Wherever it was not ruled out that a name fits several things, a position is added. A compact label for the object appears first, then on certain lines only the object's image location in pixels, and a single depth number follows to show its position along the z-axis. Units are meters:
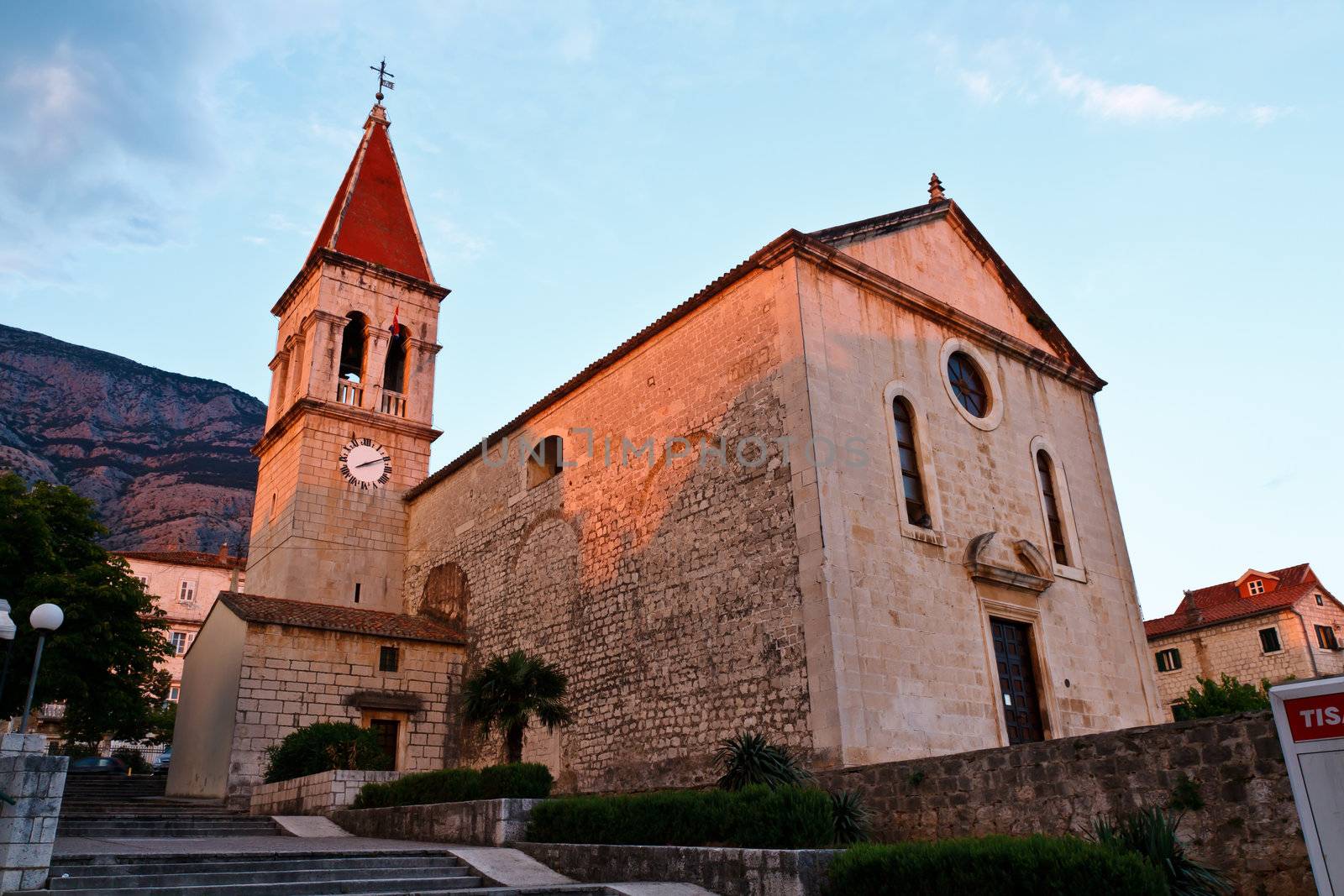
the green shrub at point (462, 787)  11.46
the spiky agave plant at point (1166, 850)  6.89
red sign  4.45
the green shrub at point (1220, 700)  22.45
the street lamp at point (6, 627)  9.18
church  13.12
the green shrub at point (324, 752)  15.81
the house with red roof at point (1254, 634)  33.97
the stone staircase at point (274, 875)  7.87
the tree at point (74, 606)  19.77
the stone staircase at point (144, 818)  12.35
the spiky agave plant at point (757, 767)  10.66
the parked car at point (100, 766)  29.80
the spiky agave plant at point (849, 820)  9.36
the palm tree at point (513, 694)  14.80
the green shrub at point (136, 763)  33.56
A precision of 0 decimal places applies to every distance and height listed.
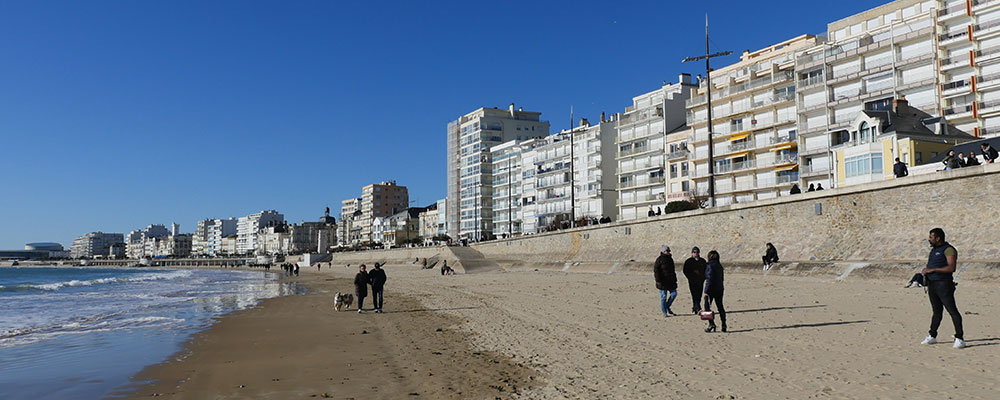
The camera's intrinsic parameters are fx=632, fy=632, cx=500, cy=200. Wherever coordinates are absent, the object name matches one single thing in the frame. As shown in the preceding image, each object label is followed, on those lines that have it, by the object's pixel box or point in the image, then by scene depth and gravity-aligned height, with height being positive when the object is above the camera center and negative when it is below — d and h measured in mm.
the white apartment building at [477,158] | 107312 +13945
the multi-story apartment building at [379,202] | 182375 +10594
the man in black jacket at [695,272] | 13477 -855
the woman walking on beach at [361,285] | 19883 -1455
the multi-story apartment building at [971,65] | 44969 +11766
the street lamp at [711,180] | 32719 +2712
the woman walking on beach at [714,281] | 11805 -923
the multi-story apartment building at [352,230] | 191500 +2650
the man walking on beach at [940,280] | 8870 -750
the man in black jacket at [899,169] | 24516 +2326
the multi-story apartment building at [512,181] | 95688 +8676
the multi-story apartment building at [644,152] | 69438 +9207
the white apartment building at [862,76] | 47594 +12162
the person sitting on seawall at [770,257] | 25781 -1060
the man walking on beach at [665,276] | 13969 -957
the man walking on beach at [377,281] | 19656 -1323
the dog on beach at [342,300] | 20891 -2035
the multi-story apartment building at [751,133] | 56250 +9304
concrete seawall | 20406 +31
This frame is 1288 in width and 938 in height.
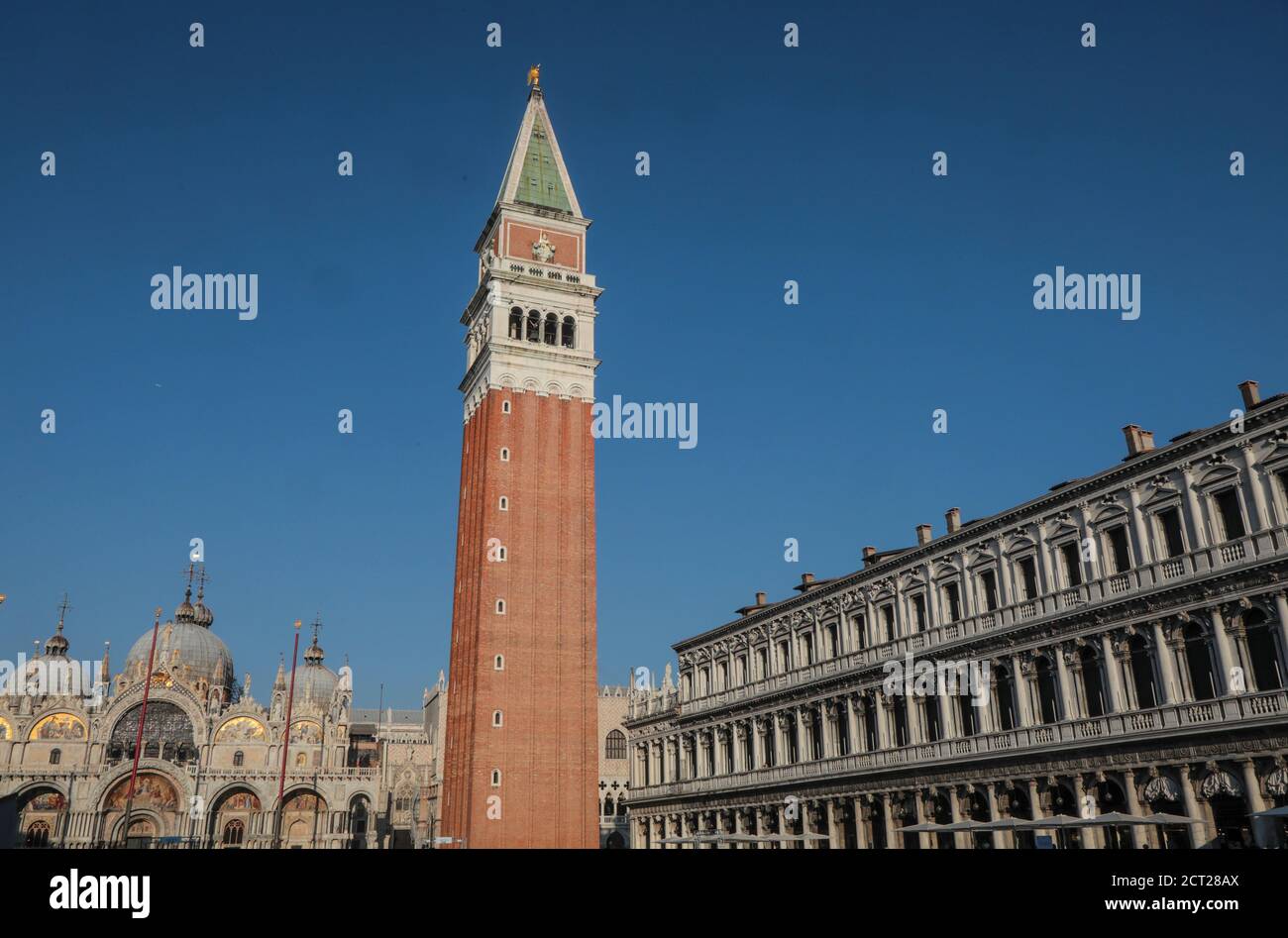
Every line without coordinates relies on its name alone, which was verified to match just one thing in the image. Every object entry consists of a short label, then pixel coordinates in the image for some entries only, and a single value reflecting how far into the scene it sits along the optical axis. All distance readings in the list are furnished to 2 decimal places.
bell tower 58.69
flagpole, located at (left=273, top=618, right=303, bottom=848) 78.64
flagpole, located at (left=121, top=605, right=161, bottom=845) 75.81
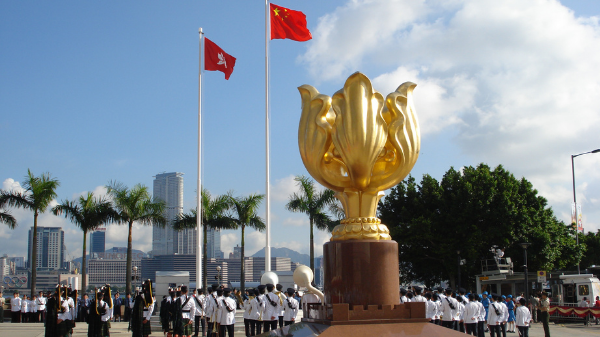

### WORK INSTRUCTION:
Using the listing, collect all lines in which the string "single" is found.

### ANSWER SPACE:
Wherever it was not ruled out that a name fits several things, a position is added. A compact label for the object appears first, then on certain lines only the object's image location in pixels, and a single depth number follows to show its position along the z-axis. Units are meters:
The camera's intrinsic parameters are fx=632, fy=632, cx=500, cy=200. Wherever coordinates are absent, the object name matches one single thing in the frame. As shown in the preceding image, each object label is followed, on those lines that have it, by the object's pixel box or point in the image, then by scene depth and gravity-aligned height, with height being positive when the object is above the camera center and negative when it is below — d and h measured in mm.
Every line without coordinates relies on its name alone, which was verified to match just one thing in the image. Every object entry consists of a short label, then pixel coordinates in the image for some entries only, and a single value reflecting how far into the scene it sits along the optical axis. All distance readings in the list are furnished to 2 decimal places.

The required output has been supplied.